Step 3: Sand (and spackle)

  • If you’re painting wooden cabinet doors, the grain will show through if you go straight into priming and painting. If you want a smooth finish you’ll need to ‘spackle’ first, (create a smooth surface).
  • Regardless of the material you’re painting, you’ll also need to spackle any obvious dents or blemishes, because paint can draw attention to these imperfections - and you want those cupboards to look their best in your listing photos.
  • To spackle: smooth polyfilla evenly in a thin layer over the cupboard door with a putty knife or paint scraper.
  • After you’ve spackled (or not) give everything a good sand down with 220 grit sandpaper (or ask for advice from your hardware store if your original doors have a special finish). Always sand with the grain of the wood, and try not to press down too hard. The aim is a flat, smooth surface.
  • This step is going to be messy and there will be lots of dust. Make sure that you open the windows and wear a protective mask.
  • Hoover up thoroughly after. You should also gently hoover the cabinet doors with the brush attachment, or wipe them down, so that there’s no dust that’ll get caught in the paint.

Step 4: Prime

  • Lots of paint shops offer paints that include a primer as an ‘all-in-one solution’, but these aren’t as good as using separate paint and primer. The time saved is not worth the worse results.
  • Pour some primer into a paint tray. Use a paintbrush to apply the primer around the edges of the area you want to be painted. Brush away from the painter’s tape to keep the primer from pooling and leaking underneath. Once the primer is applied around the edges you can switch to a roller for the main surface area if you prefer, or you can stick with the brush.
  • Make sure you cover the entire area without making the layer too thick.
  • Leave to dry completely before moving onto the next step.

Step 5: Sand again

  • Once your primer has dried, it’s time to get that sandpaper out again. This is to smooth out the filler and primer, and make sure you have a completely flat, smooth surface that’s easy for the paint to stick to.
  • It seems pedantic, but trust us, completing this step will give you a much smoother finish, and is the difference between a job that looks like a DIY project and one that looks professional.
  • Once you’ve sanded everything down, make sure to thoroughly wipe/hoover off all the dust.

Step 6: Paint

  • Now for the fun part. Start to paint in the same way as you applied the primer, drawing a border with your paint then filling in the main surface area. You’ll need to paint about 2 or 3 layers, so don’t make each layer too thick. Wipe the edges with a cloth so you don’t get a build-up of excess paint.
  • Sand gently with a less coarse sandpaper (and remove dust) between layers, but make sure the paint has thoroughly dried first.
  • If you’re painting both sides of the doors, using painters pyramids can be useful so that you have access to the whole surface area without having to touch the wet paint.

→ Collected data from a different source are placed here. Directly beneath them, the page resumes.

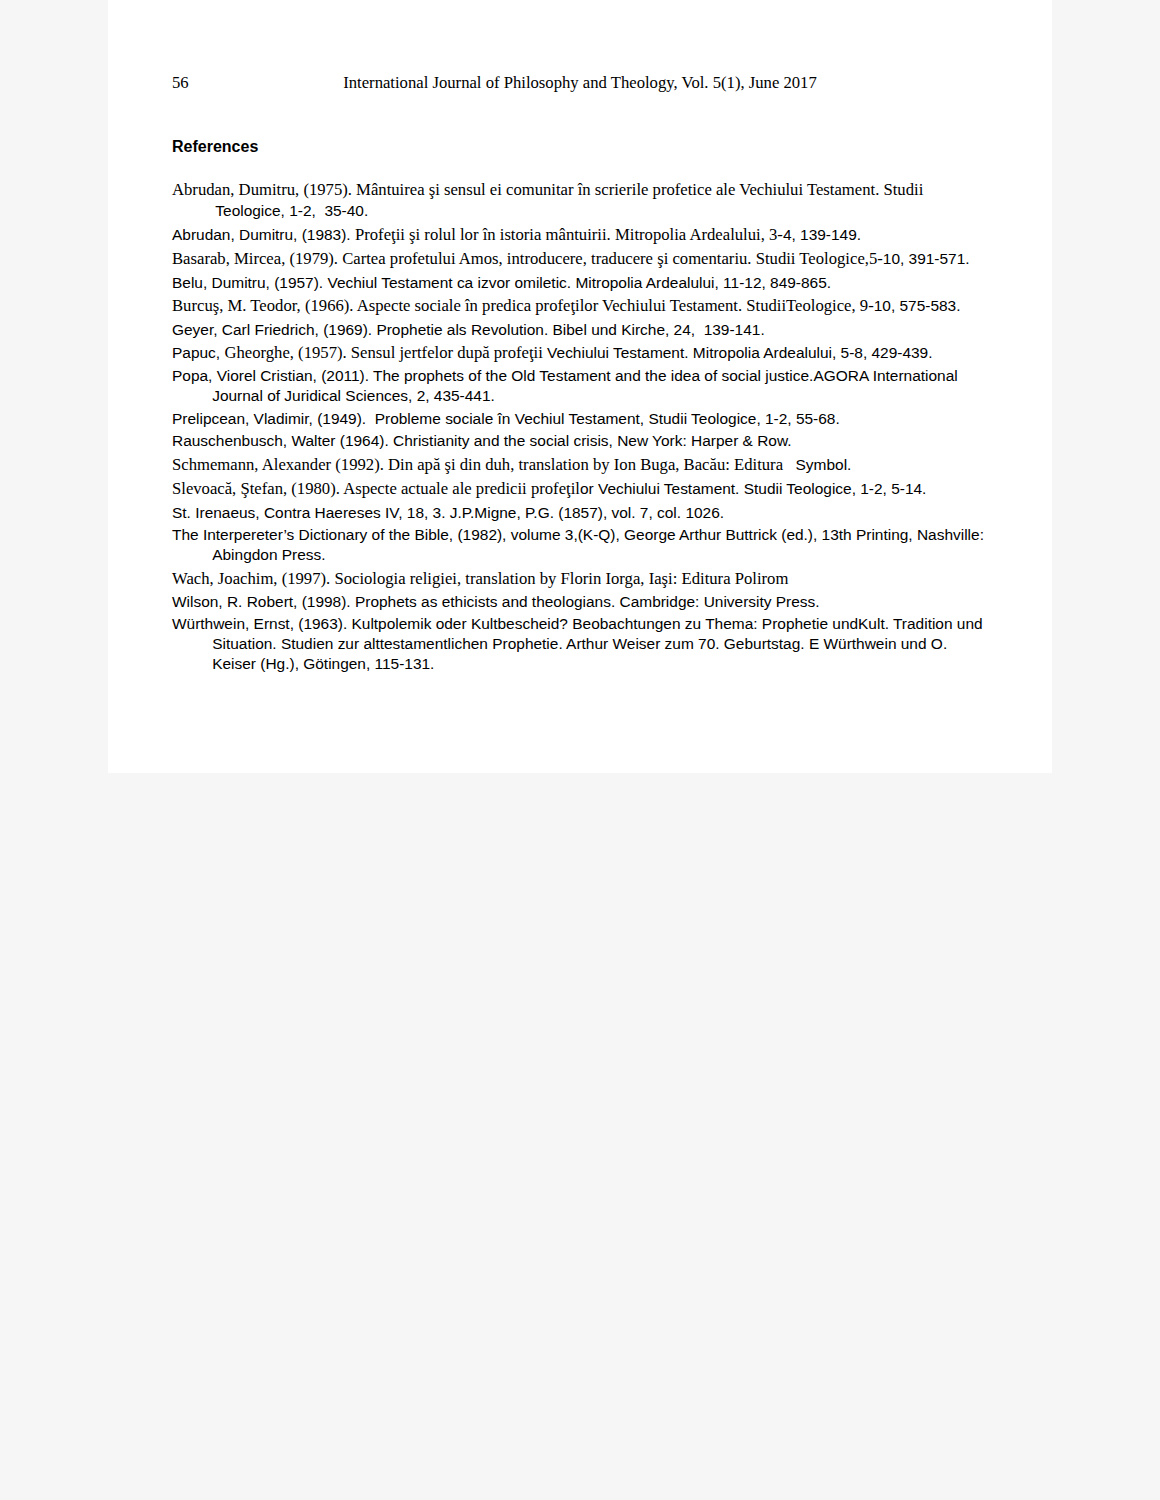56
International Journal of Philosophy and Theology, Vol. 5(1), June 2017
References
Abrudan, Dumitru, (1975). Mântuirea şi sensul ei comunitar în scrierile profetice ale Vechiului Testament. Studii Teologice, 1-2, 35-40.
Abrudan, Dumitru, (1983). Profeţii şi rolul lor în istoria mântuirii. Mitropolia Ardealului, 3-4, 139-149.
Basarab, Mircea, (1979). Cartea profetului Amos, introducere, traducere şi comentariu. Studii Teologice,5-10, 391-571.
Belu, Dumitru, (1957). Vechiul Testament ca izvor omiletic. Mitropolia Ardealului, 11-12, 849-865.
Burcuş, M. Teodor, (1966). Aspecte sociale în predica profeţilor Vechiului Testament. StudiiTeologice, 9-10, 575-583.
Geyer, Carl Friedrich, (1969). Prophetie als Revolution. Bibel und Kirche, 24, 139-141.
Papuc, Gheorghe, (1957). Sensul jertfelor după profeţii Vechiului Testament. Mitropolia Ardealului, 5-8, 429-439.
Popa, Viorel Cristian, (2011). The prophets of the Old Testament and the idea of social justice.AGORA International Journal of Juridical Sciences, 2, 435-441.
Prelipcean, Vladimir, (1949). Probleme sociale în Vechiul Testament, Studii Teologice, 1-2, 55-68.
Rauschenbusch, Walter (1964). Christianity and the social crisis, New York: Harper & Row.
Schmemann, Alexander (1992). Din apă şi din duh, translation by Ion Buga, Bacău: Editura Symbol.
Slevoacă, Ştefan, (1980). Aspecte actuale ale predicii profeţilor Vechiului Testament. Studii Teologice, 1-2, 5-14.
St. Irenaeus, Contra Haereses IV, 18, 3. J.P.Migne, P.G. (1857), vol. 7, col. 1026.
The Interpereter’s Dictionary of the Bible, (1982), volume 3,(K-Q), George Arthur Buttrick (ed.), 13th Printing, Nashville: Abingdon Press.
Wach, Joachim, (1997). Sociologia religiei, translation by Florin Iorga, Iaşi: Editura Polirom
Wilson, R. Robert, (1998). Prophets as ethicists and theologians. Cambridge: University Press.
Würthwein, Ernst, (1963). Kultpolemik oder Kultbescheid? Beobachtungen zu Thema: Prophetie undKult. Tradition und Situation. Studien zur alttestamentlichen Prophetie. Arthur Weiser zum 70. Geburtstag. E Würthwein und O. Keiser (Hg.), Götingen, 115-131.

Pro tip: If you’re using more than one can of paint, mix all the paint together then pour back into the cans, this will get rid of any slight difference in colour and make the paint job more uniform.

Step 7: Let the paint dry

  • Seriously. Don’t rush this. If you smudge the paint by picking up the door before it dries, you’ll have to start the process all over again.
  • The back of the paint can is your best guide on how long to wait.
  • Once you’re confident the paint is completely dry, carefully re-attach your cabinet doors to their hinges, and admire your hard work.